OBJECTIVE: Swap every "pose" in the records below for "camera" and write all the lines out again, leaving everything else the same.

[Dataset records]

━━━

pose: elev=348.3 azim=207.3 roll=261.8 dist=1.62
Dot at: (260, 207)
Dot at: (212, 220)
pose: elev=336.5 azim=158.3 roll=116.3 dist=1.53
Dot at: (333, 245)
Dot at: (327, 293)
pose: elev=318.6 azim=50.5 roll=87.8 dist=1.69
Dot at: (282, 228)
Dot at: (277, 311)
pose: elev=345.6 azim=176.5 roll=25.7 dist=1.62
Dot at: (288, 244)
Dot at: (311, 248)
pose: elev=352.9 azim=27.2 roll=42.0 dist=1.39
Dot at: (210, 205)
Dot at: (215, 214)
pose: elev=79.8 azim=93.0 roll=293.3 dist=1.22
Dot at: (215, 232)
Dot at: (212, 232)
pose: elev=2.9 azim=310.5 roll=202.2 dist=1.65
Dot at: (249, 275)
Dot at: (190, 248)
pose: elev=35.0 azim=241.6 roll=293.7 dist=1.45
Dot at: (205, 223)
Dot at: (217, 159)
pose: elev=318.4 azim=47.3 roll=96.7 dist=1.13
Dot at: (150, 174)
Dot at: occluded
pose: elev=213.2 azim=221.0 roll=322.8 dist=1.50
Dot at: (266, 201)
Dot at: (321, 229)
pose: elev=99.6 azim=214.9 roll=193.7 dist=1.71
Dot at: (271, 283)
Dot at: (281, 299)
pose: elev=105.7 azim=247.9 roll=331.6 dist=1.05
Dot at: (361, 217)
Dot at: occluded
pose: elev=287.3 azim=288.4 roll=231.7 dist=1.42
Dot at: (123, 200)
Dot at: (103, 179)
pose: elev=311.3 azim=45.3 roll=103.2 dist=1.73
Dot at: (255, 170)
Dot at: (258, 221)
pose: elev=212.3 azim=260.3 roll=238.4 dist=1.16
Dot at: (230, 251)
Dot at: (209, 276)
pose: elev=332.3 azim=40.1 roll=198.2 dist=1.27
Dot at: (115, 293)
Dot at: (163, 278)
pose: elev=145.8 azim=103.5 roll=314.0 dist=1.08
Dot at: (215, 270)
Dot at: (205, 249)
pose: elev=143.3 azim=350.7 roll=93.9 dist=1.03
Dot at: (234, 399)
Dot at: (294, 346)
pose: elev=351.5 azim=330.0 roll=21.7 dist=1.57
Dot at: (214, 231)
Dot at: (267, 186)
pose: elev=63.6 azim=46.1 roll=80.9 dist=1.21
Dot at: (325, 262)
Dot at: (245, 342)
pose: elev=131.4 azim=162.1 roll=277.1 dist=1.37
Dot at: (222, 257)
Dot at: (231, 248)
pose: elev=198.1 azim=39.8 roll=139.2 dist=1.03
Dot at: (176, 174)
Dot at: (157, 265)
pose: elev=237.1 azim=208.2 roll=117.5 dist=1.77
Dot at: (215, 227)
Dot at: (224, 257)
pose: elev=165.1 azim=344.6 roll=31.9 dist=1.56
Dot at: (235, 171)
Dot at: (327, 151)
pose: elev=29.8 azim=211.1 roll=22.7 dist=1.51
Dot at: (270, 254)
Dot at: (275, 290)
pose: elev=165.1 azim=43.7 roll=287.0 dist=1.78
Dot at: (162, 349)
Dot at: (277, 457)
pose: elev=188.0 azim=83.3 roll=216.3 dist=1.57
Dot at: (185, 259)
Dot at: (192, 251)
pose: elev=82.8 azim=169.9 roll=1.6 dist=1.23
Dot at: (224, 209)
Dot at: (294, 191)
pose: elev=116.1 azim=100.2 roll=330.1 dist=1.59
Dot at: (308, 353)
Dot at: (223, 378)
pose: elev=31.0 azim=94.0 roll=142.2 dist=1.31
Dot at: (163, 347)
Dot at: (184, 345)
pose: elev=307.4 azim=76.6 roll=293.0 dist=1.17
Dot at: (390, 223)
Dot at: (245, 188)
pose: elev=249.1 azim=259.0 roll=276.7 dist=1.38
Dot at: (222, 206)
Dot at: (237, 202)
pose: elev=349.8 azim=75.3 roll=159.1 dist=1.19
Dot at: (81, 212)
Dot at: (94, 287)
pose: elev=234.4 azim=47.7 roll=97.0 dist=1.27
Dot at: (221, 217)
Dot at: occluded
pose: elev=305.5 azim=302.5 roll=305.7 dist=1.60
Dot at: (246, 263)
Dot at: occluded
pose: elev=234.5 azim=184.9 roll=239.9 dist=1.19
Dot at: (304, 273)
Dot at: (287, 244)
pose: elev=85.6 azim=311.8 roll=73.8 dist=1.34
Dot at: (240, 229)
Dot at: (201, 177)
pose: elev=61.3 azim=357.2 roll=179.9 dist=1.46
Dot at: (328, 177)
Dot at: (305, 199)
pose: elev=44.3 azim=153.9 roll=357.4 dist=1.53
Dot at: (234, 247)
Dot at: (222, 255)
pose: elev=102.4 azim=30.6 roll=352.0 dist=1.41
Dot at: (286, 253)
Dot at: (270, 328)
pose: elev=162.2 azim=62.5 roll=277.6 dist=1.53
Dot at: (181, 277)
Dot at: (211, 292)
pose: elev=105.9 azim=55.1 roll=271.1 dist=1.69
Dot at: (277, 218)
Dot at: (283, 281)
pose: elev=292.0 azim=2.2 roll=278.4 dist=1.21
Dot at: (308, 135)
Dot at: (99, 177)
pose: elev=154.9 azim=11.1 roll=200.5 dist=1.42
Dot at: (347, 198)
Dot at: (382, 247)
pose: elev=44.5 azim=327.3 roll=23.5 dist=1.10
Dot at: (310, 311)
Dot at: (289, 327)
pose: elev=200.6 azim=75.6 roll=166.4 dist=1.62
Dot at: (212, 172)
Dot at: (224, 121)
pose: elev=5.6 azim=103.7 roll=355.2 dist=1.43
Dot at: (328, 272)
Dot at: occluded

━━━

FINISHED TASK:
camera: elev=348.3 azim=207.3 roll=261.8 dist=1.62
Dot at: (260, 207)
Dot at: (212, 220)
camera: elev=336.5 azim=158.3 roll=116.3 dist=1.53
Dot at: (333, 245)
Dot at: (327, 293)
camera: elev=318.6 azim=50.5 roll=87.8 dist=1.69
Dot at: (282, 228)
Dot at: (277, 311)
camera: elev=345.6 azim=176.5 roll=25.7 dist=1.62
Dot at: (288, 244)
Dot at: (311, 248)
camera: elev=352.9 azim=27.2 roll=42.0 dist=1.39
Dot at: (210, 205)
Dot at: (215, 214)
camera: elev=79.8 azim=93.0 roll=293.3 dist=1.22
Dot at: (215, 232)
Dot at: (212, 232)
camera: elev=2.9 azim=310.5 roll=202.2 dist=1.65
Dot at: (249, 275)
Dot at: (190, 248)
camera: elev=35.0 azim=241.6 roll=293.7 dist=1.45
Dot at: (205, 223)
Dot at: (217, 159)
camera: elev=318.4 azim=47.3 roll=96.7 dist=1.13
Dot at: (150, 174)
Dot at: occluded
camera: elev=213.2 azim=221.0 roll=322.8 dist=1.50
Dot at: (266, 201)
Dot at: (321, 229)
camera: elev=99.6 azim=214.9 roll=193.7 dist=1.71
Dot at: (271, 283)
Dot at: (281, 299)
camera: elev=105.7 azim=247.9 roll=331.6 dist=1.05
Dot at: (361, 217)
Dot at: occluded
camera: elev=287.3 azim=288.4 roll=231.7 dist=1.42
Dot at: (123, 200)
Dot at: (103, 179)
camera: elev=311.3 azim=45.3 roll=103.2 dist=1.73
Dot at: (255, 170)
Dot at: (258, 221)
camera: elev=212.3 azim=260.3 roll=238.4 dist=1.16
Dot at: (230, 251)
Dot at: (209, 276)
camera: elev=332.3 azim=40.1 roll=198.2 dist=1.27
Dot at: (115, 293)
Dot at: (163, 278)
camera: elev=145.8 azim=103.5 roll=314.0 dist=1.08
Dot at: (215, 270)
Dot at: (205, 249)
camera: elev=143.3 azim=350.7 roll=93.9 dist=1.03
Dot at: (234, 399)
Dot at: (294, 346)
camera: elev=351.5 azim=330.0 roll=21.7 dist=1.57
Dot at: (214, 231)
Dot at: (267, 186)
camera: elev=63.6 azim=46.1 roll=80.9 dist=1.21
Dot at: (325, 262)
Dot at: (245, 342)
camera: elev=131.4 azim=162.1 roll=277.1 dist=1.37
Dot at: (222, 257)
Dot at: (231, 248)
camera: elev=198.1 azim=39.8 roll=139.2 dist=1.03
Dot at: (176, 174)
Dot at: (157, 265)
camera: elev=237.1 azim=208.2 roll=117.5 dist=1.77
Dot at: (215, 227)
Dot at: (224, 257)
camera: elev=165.1 azim=344.6 roll=31.9 dist=1.56
Dot at: (235, 171)
Dot at: (327, 151)
camera: elev=29.8 azim=211.1 roll=22.7 dist=1.51
Dot at: (270, 254)
Dot at: (275, 290)
camera: elev=165.1 azim=43.7 roll=287.0 dist=1.78
Dot at: (162, 349)
Dot at: (277, 457)
camera: elev=188.0 azim=83.3 roll=216.3 dist=1.57
Dot at: (185, 259)
Dot at: (192, 251)
camera: elev=82.8 azim=169.9 roll=1.6 dist=1.23
Dot at: (224, 209)
Dot at: (294, 191)
camera: elev=116.1 azim=100.2 roll=330.1 dist=1.59
Dot at: (308, 353)
Dot at: (223, 378)
camera: elev=31.0 azim=94.0 roll=142.2 dist=1.31
Dot at: (163, 347)
Dot at: (184, 345)
camera: elev=307.4 azim=76.6 roll=293.0 dist=1.17
Dot at: (390, 223)
Dot at: (245, 188)
camera: elev=249.1 azim=259.0 roll=276.7 dist=1.38
Dot at: (222, 206)
Dot at: (237, 202)
camera: elev=349.8 azim=75.3 roll=159.1 dist=1.19
Dot at: (81, 212)
Dot at: (94, 287)
camera: elev=234.4 azim=47.7 roll=97.0 dist=1.27
Dot at: (221, 217)
Dot at: occluded
camera: elev=305.5 azim=302.5 roll=305.7 dist=1.60
Dot at: (246, 263)
Dot at: occluded
camera: elev=234.5 azim=184.9 roll=239.9 dist=1.19
Dot at: (304, 273)
Dot at: (287, 244)
camera: elev=85.6 azim=311.8 roll=73.8 dist=1.34
Dot at: (240, 229)
Dot at: (201, 177)
camera: elev=61.3 azim=357.2 roll=179.9 dist=1.46
Dot at: (328, 177)
Dot at: (305, 199)
camera: elev=44.3 azim=153.9 roll=357.4 dist=1.53
Dot at: (234, 247)
Dot at: (222, 255)
camera: elev=102.4 azim=30.6 roll=352.0 dist=1.41
Dot at: (286, 253)
Dot at: (270, 328)
camera: elev=162.2 azim=62.5 roll=277.6 dist=1.53
Dot at: (181, 277)
Dot at: (211, 292)
camera: elev=105.9 azim=55.1 roll=271.1 dist=1.69
Dot at: (277, 218)
Dot at: (283, 281)
camera: elev=292.0 azim=2.2 roll=278.4 dist=1.21
Dot at: (308, 135)
Dot at: (99, 177)
camera: elev=154.9 azim=11.1 roll=200.5 dist=1.42
Dot at: (347, 198)
Dot at: (382, 247)
camera: elev=44.5 azim=327.3 roll=23.5 dist=1.10
Dot at: (310, 311)
Dot at: (289, 327)
camera: elev=200.6 azim=75.6 roll=166.4 dist=1.62
Dot at: (212, 172)
Dot at: (224, 121)
camera: elev=5.6 azim=103.7 roll=355.2 dist=1.43
Dot at: (328, 272)
Dot at: occluded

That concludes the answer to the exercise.